3. Insect Biomedical Research Center, Kyoto Institute of Technology.
Background: Mutations of some components of the Dystrophin Glycoprotein Complex (DGC) are known to cause Muscular Dystrophy in humans. An innovative approach to the further understanding of pathological mechanisms and physiological roles of the DGC has been recently made using several non-mammalian animal models, using species such as Caenorhabditis elegans, Xenopus laevis, and zebrafish. The mammalian DGC is in most part conserved in Drosophila, with respect to the amino acid sequence. However, detailed comparisons of the characteristic properties of each DGC components between mammals and Drosophila have yet to be made.
Methods: In the present study, we analyzed mutual binding ability of Drosophila Sarcoglycans in order to address the possibility of complex formation, a characteristic of the mammalian counterparts.

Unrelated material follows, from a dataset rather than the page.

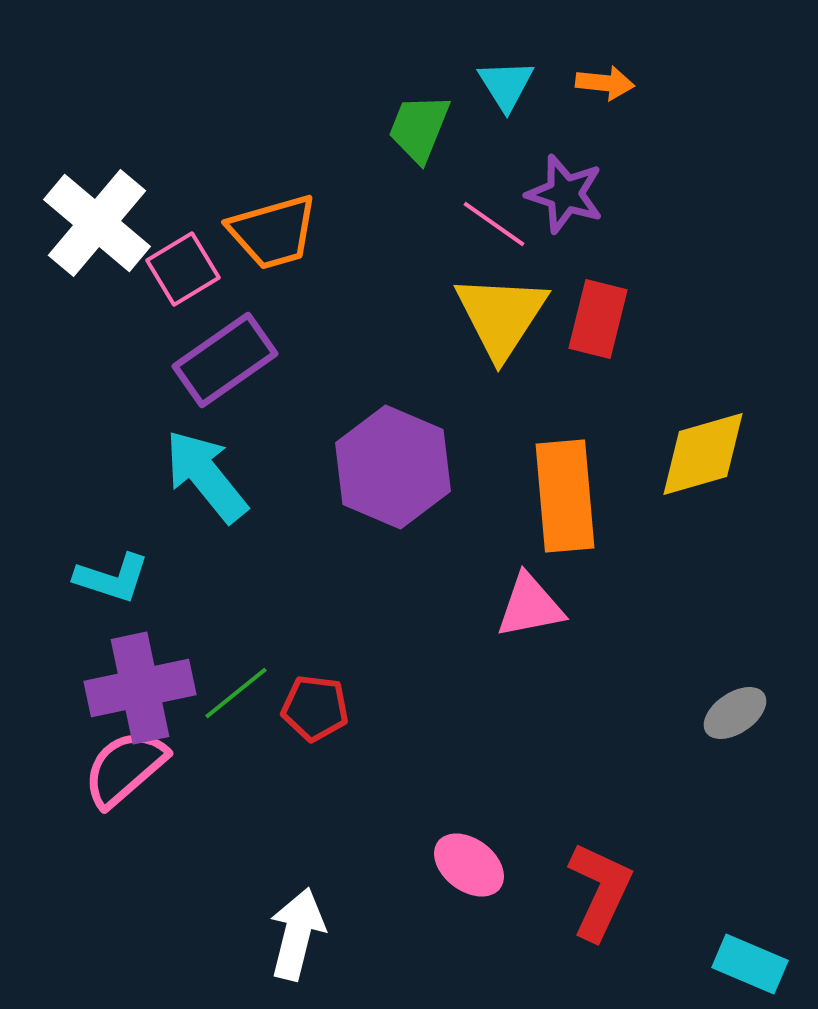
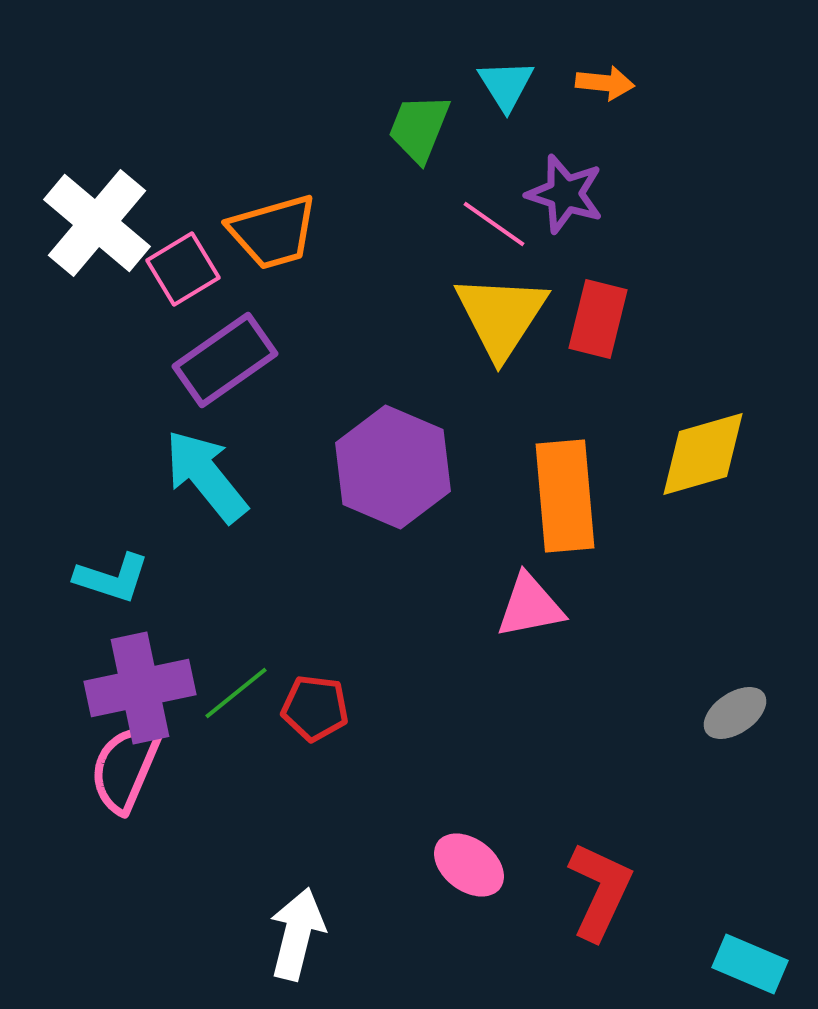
pink semicircle: rotated 26 degrees counterclockwise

Results: In vitro binding assays showed that Drosophila Sarcoglycans could mutually bind to each other. Moreover, β-Sarcoglycan and α-Sarcoglycan could directly associate with Epidermal growth factor receptor (EGFR) via the EGF-like consensus sequences of their C-terminus regions.
Conclusions: In vitro data in combination with immunohistochemical data for sarcoglycan knockdown fly retinae, we propose that Sarcoglycan complex formation is required for eye development. Notably, the direct binding of β-Sarcoglycan and δ-Sarcoglycan to EGFR might be critical for the proper regulation of EGFR signaling during eye development in Drosophila.
Keywords: Sarcoglycan, Drosophila, EGFR, muscular dystrophy, eye development.